Task goal: Look through the records below for the line holding "thumb mcp: (294, 338)". Write it out exactly, with each following line through the line holding "ring pip: (338, 345)".
------------------------------------------------------------------------
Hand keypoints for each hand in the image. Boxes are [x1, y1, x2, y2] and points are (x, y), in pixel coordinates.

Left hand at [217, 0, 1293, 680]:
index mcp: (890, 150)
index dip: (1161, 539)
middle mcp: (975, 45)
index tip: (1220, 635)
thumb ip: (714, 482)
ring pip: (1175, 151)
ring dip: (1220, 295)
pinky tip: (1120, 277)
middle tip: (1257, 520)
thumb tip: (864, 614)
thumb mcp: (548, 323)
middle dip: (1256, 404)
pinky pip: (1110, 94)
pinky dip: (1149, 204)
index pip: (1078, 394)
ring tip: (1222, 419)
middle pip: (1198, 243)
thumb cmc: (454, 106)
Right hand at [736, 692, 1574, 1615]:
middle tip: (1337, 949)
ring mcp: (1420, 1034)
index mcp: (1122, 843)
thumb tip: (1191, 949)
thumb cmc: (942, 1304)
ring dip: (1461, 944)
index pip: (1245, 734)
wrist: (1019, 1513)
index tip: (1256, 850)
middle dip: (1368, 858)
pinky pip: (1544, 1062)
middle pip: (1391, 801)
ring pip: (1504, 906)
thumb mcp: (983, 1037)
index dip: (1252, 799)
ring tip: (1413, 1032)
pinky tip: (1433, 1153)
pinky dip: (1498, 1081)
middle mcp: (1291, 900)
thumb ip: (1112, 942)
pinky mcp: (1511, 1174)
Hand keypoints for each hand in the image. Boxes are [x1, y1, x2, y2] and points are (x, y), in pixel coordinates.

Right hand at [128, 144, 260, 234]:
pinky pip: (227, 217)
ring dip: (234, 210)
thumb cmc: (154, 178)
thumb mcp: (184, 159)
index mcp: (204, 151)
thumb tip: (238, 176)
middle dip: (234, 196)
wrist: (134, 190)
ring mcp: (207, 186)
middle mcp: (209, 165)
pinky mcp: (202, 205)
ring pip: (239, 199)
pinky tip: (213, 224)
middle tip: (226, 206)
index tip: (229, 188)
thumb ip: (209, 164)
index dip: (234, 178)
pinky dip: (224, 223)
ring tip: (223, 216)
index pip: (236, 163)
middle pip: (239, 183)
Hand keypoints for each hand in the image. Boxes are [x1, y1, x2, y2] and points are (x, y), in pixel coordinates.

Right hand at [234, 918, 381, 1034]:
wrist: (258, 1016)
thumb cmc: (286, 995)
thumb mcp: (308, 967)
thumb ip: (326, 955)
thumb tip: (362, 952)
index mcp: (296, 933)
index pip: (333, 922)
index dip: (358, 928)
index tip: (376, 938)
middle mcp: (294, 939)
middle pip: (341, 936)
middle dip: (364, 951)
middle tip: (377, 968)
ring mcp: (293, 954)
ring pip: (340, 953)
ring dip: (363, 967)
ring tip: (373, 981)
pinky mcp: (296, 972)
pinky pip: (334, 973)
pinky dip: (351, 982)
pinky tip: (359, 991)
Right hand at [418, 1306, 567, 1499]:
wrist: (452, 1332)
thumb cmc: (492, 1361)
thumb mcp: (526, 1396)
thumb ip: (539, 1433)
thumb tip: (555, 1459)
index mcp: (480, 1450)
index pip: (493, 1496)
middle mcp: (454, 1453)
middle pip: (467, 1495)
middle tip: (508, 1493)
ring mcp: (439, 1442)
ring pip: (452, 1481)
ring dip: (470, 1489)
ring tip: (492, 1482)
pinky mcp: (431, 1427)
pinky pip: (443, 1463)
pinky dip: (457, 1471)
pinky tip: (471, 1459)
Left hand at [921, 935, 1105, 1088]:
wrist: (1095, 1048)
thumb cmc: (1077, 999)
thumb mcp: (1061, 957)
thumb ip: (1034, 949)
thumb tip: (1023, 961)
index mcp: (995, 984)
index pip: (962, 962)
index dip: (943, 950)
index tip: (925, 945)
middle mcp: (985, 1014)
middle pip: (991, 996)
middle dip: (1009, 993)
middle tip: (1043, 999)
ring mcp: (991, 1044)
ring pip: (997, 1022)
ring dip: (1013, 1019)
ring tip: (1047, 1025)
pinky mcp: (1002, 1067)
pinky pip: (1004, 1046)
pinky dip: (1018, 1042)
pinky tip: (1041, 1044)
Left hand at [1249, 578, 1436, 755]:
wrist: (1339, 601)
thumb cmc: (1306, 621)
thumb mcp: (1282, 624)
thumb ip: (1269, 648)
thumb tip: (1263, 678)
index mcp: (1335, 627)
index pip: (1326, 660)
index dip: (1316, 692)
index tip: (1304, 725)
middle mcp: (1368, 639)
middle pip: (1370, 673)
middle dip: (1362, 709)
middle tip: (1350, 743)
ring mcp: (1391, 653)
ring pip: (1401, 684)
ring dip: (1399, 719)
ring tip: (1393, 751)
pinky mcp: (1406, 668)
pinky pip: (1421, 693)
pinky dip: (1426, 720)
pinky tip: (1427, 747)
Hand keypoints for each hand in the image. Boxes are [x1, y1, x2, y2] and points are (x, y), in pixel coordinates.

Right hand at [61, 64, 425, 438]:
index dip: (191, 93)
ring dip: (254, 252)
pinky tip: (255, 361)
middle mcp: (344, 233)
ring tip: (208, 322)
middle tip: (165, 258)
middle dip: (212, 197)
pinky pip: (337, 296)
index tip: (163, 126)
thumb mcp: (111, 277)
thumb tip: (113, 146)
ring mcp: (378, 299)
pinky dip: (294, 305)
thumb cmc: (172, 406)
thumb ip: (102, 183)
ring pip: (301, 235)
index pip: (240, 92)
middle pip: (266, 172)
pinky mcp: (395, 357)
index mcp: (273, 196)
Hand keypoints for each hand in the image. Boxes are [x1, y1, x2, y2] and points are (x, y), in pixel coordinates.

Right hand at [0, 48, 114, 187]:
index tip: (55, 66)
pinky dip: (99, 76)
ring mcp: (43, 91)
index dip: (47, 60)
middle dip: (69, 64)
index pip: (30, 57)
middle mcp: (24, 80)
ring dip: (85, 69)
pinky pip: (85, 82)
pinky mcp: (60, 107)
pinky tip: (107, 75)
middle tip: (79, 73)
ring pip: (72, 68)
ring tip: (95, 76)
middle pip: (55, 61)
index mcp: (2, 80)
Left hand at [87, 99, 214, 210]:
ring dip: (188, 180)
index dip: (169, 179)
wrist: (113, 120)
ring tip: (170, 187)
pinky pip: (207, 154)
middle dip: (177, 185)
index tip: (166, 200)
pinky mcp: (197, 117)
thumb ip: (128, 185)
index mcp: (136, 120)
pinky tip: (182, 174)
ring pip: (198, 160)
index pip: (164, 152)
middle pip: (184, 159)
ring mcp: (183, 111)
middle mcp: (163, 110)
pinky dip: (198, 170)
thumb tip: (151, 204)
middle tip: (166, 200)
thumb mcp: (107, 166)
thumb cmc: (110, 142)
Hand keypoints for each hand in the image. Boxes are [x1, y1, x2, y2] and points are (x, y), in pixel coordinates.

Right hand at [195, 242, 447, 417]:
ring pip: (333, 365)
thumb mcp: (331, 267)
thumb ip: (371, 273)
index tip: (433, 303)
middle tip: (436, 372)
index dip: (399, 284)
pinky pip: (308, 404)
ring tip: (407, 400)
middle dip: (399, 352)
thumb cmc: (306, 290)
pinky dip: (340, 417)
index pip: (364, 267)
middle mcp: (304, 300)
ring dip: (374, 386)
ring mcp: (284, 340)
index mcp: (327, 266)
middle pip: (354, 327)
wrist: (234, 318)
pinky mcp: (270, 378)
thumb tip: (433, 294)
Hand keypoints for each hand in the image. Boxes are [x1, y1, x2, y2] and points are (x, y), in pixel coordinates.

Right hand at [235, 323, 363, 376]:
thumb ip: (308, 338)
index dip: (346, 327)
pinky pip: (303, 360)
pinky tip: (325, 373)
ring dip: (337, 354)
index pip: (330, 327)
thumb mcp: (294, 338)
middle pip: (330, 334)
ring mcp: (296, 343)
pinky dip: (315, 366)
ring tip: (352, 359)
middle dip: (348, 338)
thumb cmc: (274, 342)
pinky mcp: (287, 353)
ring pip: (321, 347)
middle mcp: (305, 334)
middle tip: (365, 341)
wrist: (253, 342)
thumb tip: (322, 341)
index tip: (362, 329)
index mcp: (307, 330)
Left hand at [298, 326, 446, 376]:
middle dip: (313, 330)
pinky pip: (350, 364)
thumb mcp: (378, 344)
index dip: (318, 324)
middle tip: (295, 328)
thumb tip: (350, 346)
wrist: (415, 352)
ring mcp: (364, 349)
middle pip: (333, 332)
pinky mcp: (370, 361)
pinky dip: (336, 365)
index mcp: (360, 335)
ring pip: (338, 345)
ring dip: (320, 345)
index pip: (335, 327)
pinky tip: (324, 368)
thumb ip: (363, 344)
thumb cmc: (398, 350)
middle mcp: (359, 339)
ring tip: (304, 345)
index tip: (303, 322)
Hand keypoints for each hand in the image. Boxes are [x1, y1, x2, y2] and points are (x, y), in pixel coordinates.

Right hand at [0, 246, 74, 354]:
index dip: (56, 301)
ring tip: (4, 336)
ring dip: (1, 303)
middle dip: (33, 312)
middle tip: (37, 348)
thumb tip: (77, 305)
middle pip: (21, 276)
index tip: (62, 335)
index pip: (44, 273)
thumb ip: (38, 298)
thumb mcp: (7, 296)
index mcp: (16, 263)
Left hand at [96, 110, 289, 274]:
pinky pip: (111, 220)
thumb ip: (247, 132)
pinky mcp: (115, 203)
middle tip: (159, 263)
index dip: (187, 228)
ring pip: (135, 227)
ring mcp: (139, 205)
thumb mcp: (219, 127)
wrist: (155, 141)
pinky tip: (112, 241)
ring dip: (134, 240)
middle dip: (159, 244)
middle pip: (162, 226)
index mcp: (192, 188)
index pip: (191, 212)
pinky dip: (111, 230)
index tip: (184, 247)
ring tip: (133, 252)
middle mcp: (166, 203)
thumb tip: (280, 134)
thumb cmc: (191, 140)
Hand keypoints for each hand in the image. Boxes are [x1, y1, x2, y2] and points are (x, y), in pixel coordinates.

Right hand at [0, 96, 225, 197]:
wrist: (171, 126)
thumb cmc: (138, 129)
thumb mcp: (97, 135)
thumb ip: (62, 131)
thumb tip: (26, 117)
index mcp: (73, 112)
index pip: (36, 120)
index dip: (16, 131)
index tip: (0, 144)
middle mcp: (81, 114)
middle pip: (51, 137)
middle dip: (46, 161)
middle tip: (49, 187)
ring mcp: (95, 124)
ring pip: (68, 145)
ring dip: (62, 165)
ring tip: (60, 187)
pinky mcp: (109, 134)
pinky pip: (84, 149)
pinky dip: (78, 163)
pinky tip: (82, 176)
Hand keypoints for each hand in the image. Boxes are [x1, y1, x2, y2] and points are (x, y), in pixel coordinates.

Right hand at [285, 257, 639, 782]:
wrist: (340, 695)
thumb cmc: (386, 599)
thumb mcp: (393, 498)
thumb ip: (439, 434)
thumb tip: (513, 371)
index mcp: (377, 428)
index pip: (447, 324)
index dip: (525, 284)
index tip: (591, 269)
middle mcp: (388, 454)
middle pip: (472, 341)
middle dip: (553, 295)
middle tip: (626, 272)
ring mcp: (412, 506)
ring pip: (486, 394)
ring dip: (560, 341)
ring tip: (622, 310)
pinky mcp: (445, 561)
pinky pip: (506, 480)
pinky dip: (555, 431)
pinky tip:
------------------------------------------------------------------------
Task solution:
thumb mcp: (294, 338)
middle pip: (330, 334)
ring mcp: (296, 343)
pinky dip: (315, 366)
ring tip: (352, 359)
middle dip: (348, 338)
thumb cmc: (274, 342)
pinky mcp: (287, 353)
ring pip: (321, 347)
middle mcp: (305, 334)
middle tip: (365, 341)
wrist: (253, 342)
thumb tip: (322, 341)
index tip: (362, 329)
index mcp: (307, 330)
Left hand at [298, 326, 446, 376]:
middle dip: (313, 330)
pinky pip: (350, 364)
thumb mcp: (378, 344)
index dip: (318, 324)
middle tip: (295, 328)
thumb tip: (350, 346)
wrist: (415, 352)
ring mcp: (364, 349)
middle pip: (333, 332)
pinky mcp: (370, 361)
pinky dip: (336, 365)
index mcp: (360, 335)
ring pip: (338, 345)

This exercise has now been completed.